Kutipan Teks
════════════════

Sayyid Qutb menyakini bahwa tidak ada kemaslahatan di dunia serta kebahagiaan, ketenangan, ketentraman, keberkahan bagi manusia kecuali kembali kepada Allah. Jalan menuju Allah hanya satu yaitu dengan kembali kepada al-Qur’an dan Hadis dengan kekuatan imam.

Al-qur’an telah melakhirkan individu-individu dan masyarakat baru. Al-qur’an sebagai manhaj Ilahi telah mengajak pada produktivitas manusia. Al-qur’an yang turun pada masa Jahiliyah, masa kemunduran, masa yang tidak memiliki arah dan etos kerja. Di sinilah Sayyid Qutb memulai langkah tafsirnya dalam mensinergikan antara al-Qur’an sebagai pedoman hidup dan realita serta kemajuan masyarakat.

════════════════

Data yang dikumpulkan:
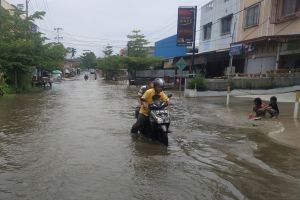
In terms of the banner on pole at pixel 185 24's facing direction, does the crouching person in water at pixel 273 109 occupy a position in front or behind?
in front

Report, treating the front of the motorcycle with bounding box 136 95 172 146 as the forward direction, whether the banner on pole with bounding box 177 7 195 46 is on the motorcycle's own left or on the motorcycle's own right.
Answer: on the motorcycle's own left

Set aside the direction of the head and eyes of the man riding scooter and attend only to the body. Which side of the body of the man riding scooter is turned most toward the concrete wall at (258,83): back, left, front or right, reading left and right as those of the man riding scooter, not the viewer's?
left

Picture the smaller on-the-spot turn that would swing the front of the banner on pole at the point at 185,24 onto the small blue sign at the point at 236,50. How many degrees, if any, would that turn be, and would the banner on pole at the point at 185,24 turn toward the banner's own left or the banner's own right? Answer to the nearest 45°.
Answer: approximately 45° to the banner's own left

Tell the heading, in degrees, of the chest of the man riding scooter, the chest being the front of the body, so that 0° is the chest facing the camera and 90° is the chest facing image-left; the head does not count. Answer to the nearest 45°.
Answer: approximately 315°

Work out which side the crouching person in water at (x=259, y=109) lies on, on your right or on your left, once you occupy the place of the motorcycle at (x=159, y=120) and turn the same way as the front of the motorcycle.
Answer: on your left

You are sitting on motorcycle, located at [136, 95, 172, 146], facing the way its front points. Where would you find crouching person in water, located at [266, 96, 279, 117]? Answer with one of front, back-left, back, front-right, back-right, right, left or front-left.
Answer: left

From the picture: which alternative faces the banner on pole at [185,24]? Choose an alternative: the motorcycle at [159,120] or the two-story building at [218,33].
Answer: the two-story building

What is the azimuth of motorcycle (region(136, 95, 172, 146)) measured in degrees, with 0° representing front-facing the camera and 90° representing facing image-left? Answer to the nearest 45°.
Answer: approximately 315°
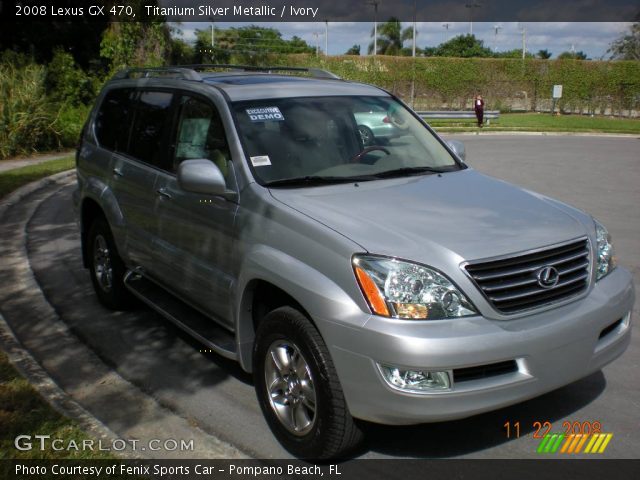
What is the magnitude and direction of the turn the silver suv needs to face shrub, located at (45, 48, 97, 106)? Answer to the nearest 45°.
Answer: approximately 180°

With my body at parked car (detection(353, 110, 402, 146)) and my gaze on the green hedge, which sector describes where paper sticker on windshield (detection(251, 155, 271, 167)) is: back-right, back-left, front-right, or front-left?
back-left

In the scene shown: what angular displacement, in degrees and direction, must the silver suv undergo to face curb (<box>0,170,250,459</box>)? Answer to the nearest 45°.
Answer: approximately 135° to its right

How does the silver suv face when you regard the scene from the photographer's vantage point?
facing the viewer and to the right of the viewer

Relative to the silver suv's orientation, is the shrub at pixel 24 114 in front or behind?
behind

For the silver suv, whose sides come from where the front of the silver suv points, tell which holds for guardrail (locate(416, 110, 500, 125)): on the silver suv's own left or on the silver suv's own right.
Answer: on the silver suv's own left

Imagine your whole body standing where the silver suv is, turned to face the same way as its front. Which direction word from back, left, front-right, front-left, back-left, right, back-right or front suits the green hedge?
back-left
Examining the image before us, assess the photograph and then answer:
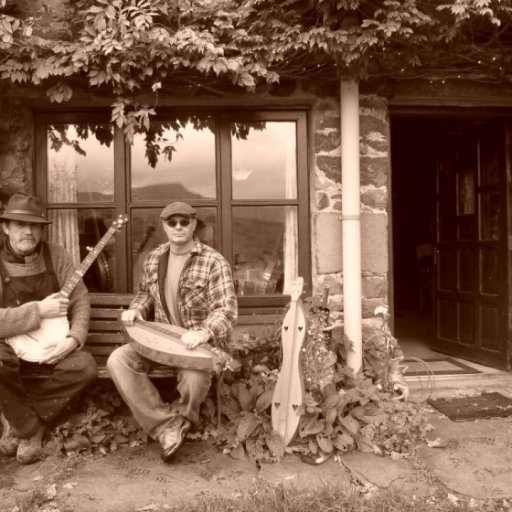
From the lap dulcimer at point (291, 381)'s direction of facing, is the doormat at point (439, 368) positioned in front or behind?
behind

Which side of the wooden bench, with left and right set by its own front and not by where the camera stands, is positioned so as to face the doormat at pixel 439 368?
left

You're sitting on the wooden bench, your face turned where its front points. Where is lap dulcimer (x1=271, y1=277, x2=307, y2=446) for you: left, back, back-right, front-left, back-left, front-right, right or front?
front-left

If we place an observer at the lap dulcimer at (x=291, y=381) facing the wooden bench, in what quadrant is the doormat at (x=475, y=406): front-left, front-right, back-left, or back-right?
back-right

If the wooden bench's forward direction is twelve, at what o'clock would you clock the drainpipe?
The drainpipe is roughly at 9 o'clock from the wooden bench.

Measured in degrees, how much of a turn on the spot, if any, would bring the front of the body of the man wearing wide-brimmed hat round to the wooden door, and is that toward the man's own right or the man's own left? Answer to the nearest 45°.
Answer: approximately 90° to the man's own left

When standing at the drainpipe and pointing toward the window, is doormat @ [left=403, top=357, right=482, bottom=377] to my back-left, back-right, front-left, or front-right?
back-right

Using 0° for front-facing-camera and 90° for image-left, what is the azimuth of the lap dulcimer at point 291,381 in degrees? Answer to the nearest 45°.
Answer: approximately 0°

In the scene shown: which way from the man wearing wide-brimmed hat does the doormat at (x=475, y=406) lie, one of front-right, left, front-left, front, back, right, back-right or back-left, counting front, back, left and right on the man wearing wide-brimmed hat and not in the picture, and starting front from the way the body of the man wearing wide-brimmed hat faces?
left
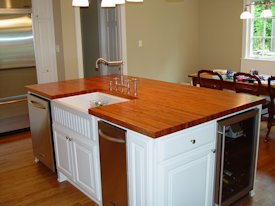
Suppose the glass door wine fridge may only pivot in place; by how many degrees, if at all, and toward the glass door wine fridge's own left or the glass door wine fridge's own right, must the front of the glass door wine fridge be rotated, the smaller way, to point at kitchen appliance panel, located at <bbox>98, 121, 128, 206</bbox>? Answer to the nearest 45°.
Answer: approximately 90° to the glass door wine fridge's own right

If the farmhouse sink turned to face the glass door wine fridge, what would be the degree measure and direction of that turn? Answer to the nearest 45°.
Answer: approximately 90° to its left

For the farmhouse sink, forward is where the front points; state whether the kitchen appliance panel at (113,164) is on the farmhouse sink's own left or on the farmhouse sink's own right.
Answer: on the farmhouse sink's own left

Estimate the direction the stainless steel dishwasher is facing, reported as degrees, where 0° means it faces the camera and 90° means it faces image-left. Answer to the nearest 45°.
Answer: approximately 45°

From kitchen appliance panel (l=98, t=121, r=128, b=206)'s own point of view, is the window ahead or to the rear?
to the rear

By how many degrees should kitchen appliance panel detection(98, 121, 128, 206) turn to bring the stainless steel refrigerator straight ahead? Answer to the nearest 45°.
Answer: approximately 90° to its right

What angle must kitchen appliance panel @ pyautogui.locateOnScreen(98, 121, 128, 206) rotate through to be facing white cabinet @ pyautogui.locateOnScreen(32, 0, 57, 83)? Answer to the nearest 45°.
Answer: approximately 135° to its right
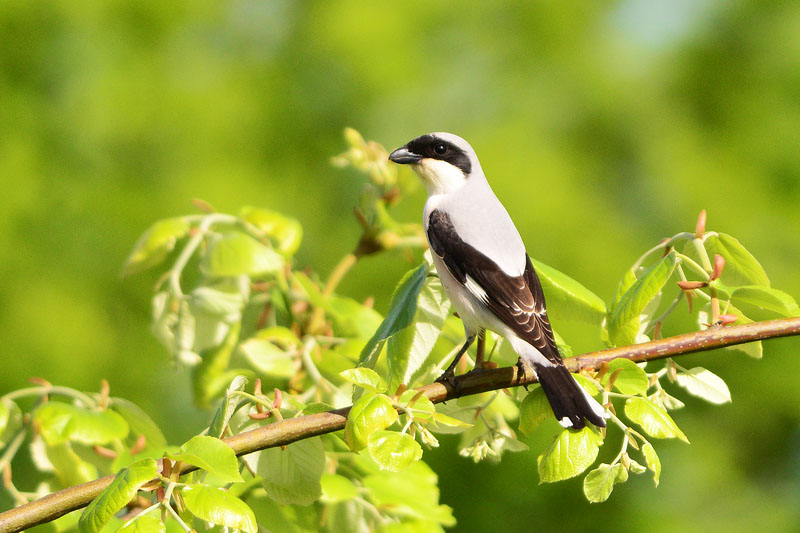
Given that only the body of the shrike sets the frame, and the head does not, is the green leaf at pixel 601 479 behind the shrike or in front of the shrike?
behind

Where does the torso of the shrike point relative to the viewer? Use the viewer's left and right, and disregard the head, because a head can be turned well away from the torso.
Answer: facing away from the viewer and to the left of the viewer

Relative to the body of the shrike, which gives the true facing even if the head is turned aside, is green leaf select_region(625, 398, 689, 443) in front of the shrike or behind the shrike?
behind

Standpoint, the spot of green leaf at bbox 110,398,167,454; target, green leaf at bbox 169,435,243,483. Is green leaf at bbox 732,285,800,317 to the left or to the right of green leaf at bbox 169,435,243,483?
left

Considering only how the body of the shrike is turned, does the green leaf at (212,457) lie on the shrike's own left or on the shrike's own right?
on the shrike's own left

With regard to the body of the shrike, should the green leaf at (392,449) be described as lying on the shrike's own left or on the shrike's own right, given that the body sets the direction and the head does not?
on the shrike's own left

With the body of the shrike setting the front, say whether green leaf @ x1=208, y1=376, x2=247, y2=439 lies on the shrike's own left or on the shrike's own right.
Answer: on the shrike's own left

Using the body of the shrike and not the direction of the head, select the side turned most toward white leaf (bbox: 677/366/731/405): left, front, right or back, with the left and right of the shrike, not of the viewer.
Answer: back

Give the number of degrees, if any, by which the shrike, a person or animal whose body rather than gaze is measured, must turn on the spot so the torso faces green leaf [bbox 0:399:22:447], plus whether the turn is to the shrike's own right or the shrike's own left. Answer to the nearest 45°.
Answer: approximately 90° to the shrike's own left

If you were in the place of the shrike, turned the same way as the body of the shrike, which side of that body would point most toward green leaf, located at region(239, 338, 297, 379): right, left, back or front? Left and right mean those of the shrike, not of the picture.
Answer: front
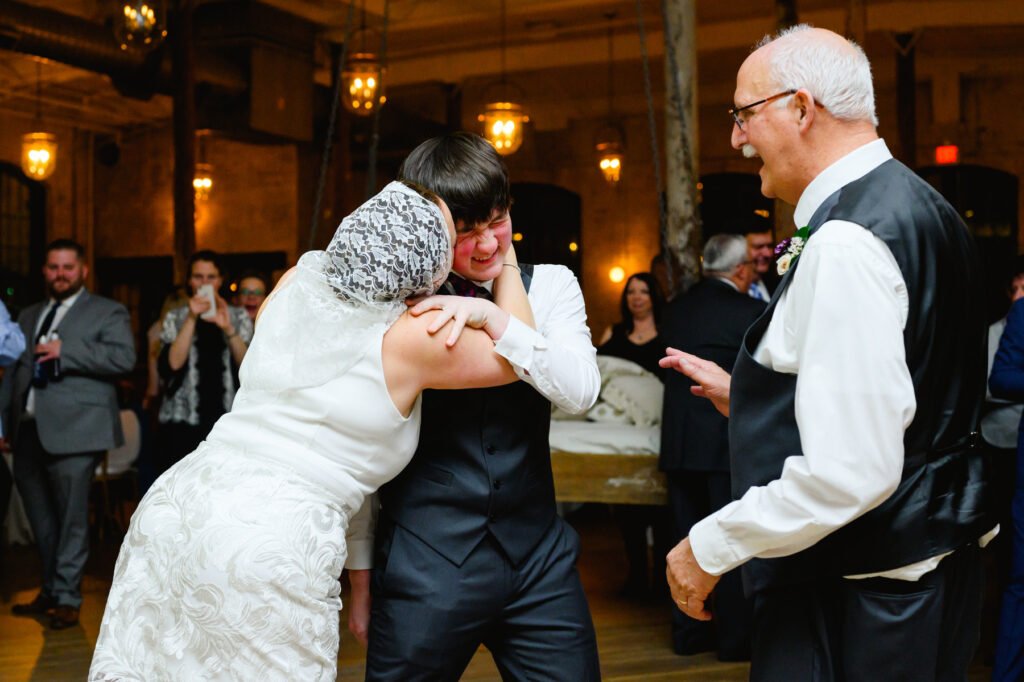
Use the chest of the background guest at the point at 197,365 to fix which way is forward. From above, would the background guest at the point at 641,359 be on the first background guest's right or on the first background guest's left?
on the first background guest's left

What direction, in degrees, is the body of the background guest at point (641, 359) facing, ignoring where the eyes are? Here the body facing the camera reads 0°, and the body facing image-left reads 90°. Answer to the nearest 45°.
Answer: approximately 0°

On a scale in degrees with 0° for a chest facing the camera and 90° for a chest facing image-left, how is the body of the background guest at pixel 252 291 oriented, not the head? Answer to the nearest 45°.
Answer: approximately 0°

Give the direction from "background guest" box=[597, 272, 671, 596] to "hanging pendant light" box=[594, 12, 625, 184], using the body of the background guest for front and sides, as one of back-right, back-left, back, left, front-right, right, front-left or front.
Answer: back

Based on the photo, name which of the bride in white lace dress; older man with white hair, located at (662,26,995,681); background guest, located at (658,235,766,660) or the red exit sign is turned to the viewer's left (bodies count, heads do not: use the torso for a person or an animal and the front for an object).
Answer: the older man with white hair

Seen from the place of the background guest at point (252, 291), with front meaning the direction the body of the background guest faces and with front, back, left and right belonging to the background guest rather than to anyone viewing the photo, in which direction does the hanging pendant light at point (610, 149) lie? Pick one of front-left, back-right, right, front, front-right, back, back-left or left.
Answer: back-left
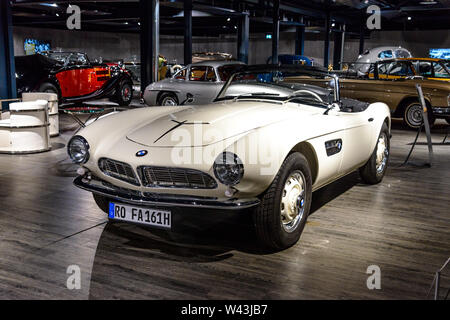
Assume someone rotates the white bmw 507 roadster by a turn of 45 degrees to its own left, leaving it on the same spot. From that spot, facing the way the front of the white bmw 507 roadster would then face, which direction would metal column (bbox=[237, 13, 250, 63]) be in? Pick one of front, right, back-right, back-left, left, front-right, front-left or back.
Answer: back

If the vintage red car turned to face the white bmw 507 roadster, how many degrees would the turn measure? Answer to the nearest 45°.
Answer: approximately 45° to its right

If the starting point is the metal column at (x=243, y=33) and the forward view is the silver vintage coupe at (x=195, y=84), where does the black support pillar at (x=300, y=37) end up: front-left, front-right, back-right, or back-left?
back-left

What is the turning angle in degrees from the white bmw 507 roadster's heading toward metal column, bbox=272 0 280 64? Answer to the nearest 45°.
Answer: approximately 135° to its right

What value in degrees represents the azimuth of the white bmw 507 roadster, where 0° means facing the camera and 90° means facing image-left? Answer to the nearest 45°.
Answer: approximately 45°

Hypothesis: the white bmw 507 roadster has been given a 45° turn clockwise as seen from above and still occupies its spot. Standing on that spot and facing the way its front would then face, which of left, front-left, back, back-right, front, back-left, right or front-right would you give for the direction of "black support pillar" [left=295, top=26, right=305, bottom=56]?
right

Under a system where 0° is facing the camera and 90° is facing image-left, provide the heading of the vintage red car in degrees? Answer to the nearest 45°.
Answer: approximately 315°

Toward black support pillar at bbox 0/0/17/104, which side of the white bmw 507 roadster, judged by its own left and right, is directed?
right

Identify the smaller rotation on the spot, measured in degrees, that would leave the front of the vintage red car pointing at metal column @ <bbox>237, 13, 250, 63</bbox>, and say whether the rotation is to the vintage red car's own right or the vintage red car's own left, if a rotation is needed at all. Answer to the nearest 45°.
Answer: approximately 90° to the vintage red car's own left

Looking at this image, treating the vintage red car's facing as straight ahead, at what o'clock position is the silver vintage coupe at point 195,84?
The silver vintage coupe is roughly at 12 o'clock from the vintage red car.
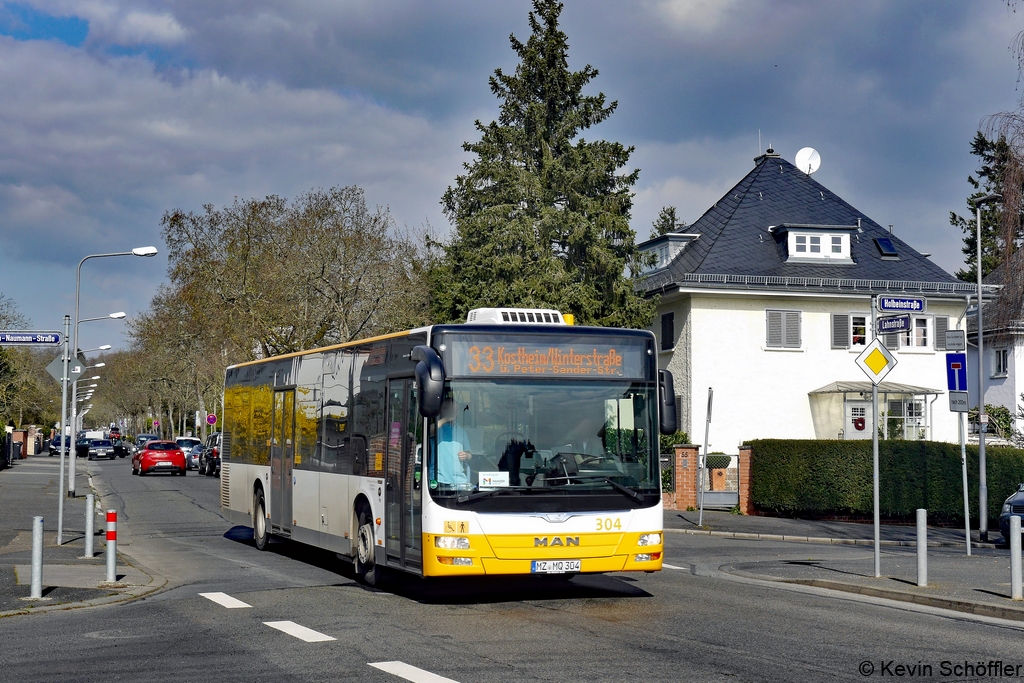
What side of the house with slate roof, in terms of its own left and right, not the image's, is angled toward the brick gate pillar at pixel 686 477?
front

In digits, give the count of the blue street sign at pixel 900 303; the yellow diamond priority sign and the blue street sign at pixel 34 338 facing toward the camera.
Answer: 3

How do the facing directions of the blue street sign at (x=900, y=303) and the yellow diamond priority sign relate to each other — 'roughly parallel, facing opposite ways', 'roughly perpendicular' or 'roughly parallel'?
roughly parallel

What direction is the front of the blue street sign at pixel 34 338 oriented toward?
toward the camera

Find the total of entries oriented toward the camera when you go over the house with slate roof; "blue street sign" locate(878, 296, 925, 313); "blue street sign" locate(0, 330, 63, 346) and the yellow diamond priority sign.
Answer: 4

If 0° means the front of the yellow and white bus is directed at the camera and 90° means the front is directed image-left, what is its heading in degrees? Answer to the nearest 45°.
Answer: approximately 315°

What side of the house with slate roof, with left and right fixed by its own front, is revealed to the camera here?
front

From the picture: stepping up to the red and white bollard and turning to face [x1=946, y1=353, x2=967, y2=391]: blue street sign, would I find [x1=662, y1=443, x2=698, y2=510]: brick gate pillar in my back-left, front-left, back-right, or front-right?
front-left

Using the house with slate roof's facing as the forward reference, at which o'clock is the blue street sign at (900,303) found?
The blue street sign is roughly at 12 o'clock from the house with slate roof.

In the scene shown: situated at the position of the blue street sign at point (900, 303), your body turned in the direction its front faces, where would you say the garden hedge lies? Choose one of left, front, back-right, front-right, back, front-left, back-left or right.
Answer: back

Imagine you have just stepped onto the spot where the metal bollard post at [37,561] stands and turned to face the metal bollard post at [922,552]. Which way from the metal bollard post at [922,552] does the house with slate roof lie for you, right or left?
left

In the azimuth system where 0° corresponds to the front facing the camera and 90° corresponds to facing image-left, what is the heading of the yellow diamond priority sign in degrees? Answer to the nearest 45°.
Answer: approximately 0°

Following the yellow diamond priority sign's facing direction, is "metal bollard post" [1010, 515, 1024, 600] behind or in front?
in front

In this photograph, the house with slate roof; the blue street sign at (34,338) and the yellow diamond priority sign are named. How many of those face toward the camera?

════════════════

Yang Harus Dikerjakan
Tentukan apakah setiap pernyataan berikut sesuai dengan kutipan tentang Sayyid Qutb. Jawab ya atau tidak, lalu kutip kata-kata dari kutipan itu yang menjadi dasarnya.
(a) Sayyid Qutb berpandangan bahwa ada banyak jalan menuju Allah.
(b) Al-Qur'an turun pada masa Jahiliyah.
(c) Sebagai manhaj Ilahi, al-Qur'an mengajak pada produktivitas manusia.

Jawaban Latihan
(a) Tidak: "Jalan menuju Allah hanya satu yaitu dengan kembali kepada al-Qur’an dan Hadis"
(b) Ya: "Al-qur’an yang turun pada masa Jahiliyah"
(c) Ya: "Al-qur’an sebagai manhaj Ilahi telah mengajak pada produktivitas manusia"